TEXT:
How Should Companies Communicate the IFRS 18 Operating Profit Change to Investors and Analysts?
When your 2027 annual report lands, equity analysts and debt investors will see an operating profit line that is not directly comparable to the one they have been modelling for years. Some will notice. Many will not, until they do, at which point the questions will come.
A proactive IR communication plan should:
- Quantify the delta between your current operating profit definition and IFRS 18's definition, and disclose it early.
- Explain which items moved categories and why.
- Provide a bridge table in the 2027 report reconciling the old and new definitions.
- Brief sell-side analysts and key buy-side investors before the first IFRS 18 filing, not after.
The aggregation/disaggregation decisions also affect the narrative. The IASB panel noted the challenge of "marrying narrative provided by management with the extent of aggregation/disaggregation" and the risk of "obscuring the message contained in the financial statements." More disclosure is not always better disclosure.
FAQ
Do we need to restate 2026 comparatives, and what does that mean for our timeline?Yes. IFRS 18 requires retrospective application. Your 2027 financial statements must include restated 2026 comparatives. That means IFRS 18-compliant data must be captured throughout 2026. System and process changes need to be operational by 1 January 2026 to avoid a manual restatement exercise.
How do we determine which non-GAAP measures qualify as MPMs?An MPM is any subtotal of income and expenses that is not specified by IFRS Accounting Standards, is included in public communications outside the financial statements, and communicates management's view of financial performance. The boundary with internal KPIs is a judgment call. The unresolved question for regulated industries is whether regulatory disclosures required by local regulators constitute MPMs even if management does not use them internally. Engage your auditor on scoping before finalising.
Will IFRS 18's new operating profit definition affect our debt covenants?Possibly, and materially for some business models. IFRS 18's operating profit definition is not a codification of existing practice. Quantify the delta between your current definition and the IFRS 18 definition, then review every covenant and remuneration scheme that references operating profit. Renegotiate definitions proactively rather than discovering a breach in 2027.

GIVEN INFORMATION:
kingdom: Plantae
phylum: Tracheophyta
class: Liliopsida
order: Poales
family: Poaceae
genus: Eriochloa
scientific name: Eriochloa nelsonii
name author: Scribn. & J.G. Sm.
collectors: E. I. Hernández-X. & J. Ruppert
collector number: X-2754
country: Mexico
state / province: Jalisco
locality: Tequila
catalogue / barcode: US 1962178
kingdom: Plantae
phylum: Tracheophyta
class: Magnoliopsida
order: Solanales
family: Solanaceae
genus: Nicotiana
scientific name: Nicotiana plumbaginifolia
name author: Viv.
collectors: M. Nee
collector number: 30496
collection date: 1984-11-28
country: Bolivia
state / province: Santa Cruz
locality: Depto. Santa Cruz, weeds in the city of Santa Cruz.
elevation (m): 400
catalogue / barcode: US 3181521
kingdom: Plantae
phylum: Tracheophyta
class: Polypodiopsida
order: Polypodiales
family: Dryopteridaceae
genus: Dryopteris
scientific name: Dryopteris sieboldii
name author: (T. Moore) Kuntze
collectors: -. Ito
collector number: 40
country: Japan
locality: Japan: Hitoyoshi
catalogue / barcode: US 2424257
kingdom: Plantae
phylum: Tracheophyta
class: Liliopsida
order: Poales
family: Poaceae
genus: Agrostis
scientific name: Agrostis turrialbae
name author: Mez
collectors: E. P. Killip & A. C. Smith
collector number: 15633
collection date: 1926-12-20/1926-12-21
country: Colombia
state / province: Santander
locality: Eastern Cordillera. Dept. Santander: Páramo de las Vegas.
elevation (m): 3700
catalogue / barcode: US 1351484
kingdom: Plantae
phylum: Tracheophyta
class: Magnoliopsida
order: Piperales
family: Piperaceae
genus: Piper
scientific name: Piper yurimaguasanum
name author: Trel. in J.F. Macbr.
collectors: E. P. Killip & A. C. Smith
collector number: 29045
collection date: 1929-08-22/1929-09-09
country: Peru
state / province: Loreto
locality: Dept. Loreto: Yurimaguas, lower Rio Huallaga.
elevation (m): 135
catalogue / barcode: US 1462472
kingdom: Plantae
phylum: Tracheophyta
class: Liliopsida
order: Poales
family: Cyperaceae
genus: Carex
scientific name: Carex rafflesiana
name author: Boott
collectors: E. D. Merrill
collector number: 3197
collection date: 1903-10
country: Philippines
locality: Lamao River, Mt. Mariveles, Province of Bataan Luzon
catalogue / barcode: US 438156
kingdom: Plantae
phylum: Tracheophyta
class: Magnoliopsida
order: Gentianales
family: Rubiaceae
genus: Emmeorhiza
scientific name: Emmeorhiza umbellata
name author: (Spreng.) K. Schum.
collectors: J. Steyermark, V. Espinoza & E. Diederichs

EXERCISE GOAL:
Please rewrite the paragraph in the IFRS 18 text that begins "The aggregation/disaggregation decisions" in a shorter form that keeps its main facts.

EXPECTED ANSWER:
Aggregation/disaggregation choices also shape the narrative. An IASB panel flagged the difficulty of aligning management's narrative with the level of aggregation/disaggregation, and the risk of obscuring the financial statements' message. More disclosure isn't necessarily better.